Seferi olduğumuz bir gün camiye girdiğimizde, imamın son rek'atın secdesinde olduğunu görerek imama iktidâ ettik. Sonradan namazı dört rek'at olarak tamamlamamıza rağmen, "Acaba iki rek'at mı tamamlamalıydık?" sorusu kafama takıldı. İmama uyanın tam kılacağını fıkıh kitaplarında okumuştuk. Peki bu gibi seferi olan mesbukun durumu nedir? Tşk.

******* 

İmam muqîm, mesbûk seferî olursa namazını nasıl kılar? 

Malumunuz mukîm, müsafire; müsafir de mukîme uyabilir. Müsafir imam iki rek’atın sonunda selâm verince, mukîm olan mesbuk kalkar -sağlam görüşe göre- kıraatta bulunmaksızın namazını tamamlar… Şayet yanılırsa sehiv secdesi de etmez.
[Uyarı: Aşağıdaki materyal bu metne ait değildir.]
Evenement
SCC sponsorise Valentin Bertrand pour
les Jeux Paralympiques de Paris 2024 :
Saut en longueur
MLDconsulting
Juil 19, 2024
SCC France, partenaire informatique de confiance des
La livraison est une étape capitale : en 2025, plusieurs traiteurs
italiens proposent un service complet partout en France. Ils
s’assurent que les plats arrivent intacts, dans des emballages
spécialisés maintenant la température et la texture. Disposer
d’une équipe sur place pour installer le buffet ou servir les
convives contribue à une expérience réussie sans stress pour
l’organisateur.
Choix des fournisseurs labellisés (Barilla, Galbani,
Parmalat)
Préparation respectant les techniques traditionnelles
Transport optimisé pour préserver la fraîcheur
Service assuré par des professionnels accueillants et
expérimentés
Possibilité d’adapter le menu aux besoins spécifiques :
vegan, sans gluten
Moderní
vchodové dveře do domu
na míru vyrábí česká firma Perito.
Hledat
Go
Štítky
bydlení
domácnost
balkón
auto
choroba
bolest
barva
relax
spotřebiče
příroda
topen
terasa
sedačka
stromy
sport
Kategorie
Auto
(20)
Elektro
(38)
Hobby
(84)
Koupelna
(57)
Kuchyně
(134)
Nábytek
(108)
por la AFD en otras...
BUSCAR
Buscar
Çünkü bu mukîm, bir lâhik mesabesindedir.

İmam olan müsafirin namazdan önce "Ben seferîyim, siz namazlarınızı tamamlayın" demesi müstehaptır 

Yolcu ise ancak vakit içinde mukîme uyabilir.
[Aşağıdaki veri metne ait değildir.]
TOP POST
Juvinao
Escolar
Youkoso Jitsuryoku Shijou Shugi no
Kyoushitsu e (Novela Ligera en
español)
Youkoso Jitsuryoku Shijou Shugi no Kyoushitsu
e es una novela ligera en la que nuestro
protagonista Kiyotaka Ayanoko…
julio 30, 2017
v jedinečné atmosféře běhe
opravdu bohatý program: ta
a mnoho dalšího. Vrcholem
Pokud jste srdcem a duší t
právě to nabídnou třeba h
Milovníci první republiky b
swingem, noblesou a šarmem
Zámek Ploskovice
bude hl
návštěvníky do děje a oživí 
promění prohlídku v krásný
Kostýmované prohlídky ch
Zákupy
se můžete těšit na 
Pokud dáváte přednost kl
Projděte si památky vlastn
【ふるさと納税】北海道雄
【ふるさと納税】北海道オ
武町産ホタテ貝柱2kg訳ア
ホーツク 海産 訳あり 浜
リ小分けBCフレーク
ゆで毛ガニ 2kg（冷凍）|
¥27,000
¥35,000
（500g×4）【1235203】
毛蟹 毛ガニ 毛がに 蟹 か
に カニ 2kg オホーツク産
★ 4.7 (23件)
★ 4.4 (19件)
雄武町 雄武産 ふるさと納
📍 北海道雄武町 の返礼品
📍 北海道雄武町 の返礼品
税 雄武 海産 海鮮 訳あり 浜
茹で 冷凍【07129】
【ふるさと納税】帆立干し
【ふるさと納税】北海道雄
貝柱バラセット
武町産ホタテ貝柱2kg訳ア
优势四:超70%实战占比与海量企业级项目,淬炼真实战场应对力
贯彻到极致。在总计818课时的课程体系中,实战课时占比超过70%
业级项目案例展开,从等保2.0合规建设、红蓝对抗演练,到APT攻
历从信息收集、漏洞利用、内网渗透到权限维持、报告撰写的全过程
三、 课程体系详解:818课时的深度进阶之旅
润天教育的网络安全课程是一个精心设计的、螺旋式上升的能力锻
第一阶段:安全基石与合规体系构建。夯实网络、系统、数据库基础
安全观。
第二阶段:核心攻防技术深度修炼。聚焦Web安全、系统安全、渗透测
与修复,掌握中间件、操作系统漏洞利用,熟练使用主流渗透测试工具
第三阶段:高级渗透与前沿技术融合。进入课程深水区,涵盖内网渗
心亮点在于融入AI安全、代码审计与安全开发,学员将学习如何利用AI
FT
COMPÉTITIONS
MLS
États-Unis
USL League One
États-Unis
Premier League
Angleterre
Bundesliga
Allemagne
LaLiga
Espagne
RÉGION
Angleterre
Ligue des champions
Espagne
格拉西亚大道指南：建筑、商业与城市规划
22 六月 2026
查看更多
 Bu durumda dört rek’atlı bir farz namazını mukîm gibi tam olarak kılar.

 İmama vakit içinde uymakla farz namazı iki rek’attan dört rek’ata dönüşmüş olur.

 İbn Abbas (r.anhuma), “Seferî'nin durumuna ne dersiniz? Yalnız başına kılınca iki rek’at, mukîm(e uymuş) olarak dört rek’at kılıyor?" sorusuna; "Bunu yapmak sünnettir" cevabını vermiştir" [ez-Zühayli, el-Fıkhu'l-İslâmî ve Edilletühuu, Dimaşk 1405/1985, II, 335]

İmam Nâfi' (rh.) şöyle demiştir: "İbn Ömer seferî olduğu zaman imamla birlikte kılınca dört rek’at kılar, yalnız başına kıldığı zaman ise iki rek’at kılardı." [ez-Zühaylî, a.g.e., II, 335]

Netice; seferî olan bir kişi imama uyduktan sonra, müdrik de olsa, lâhık da olsa mesbuk da bulunsa namazını dörde tamamlar.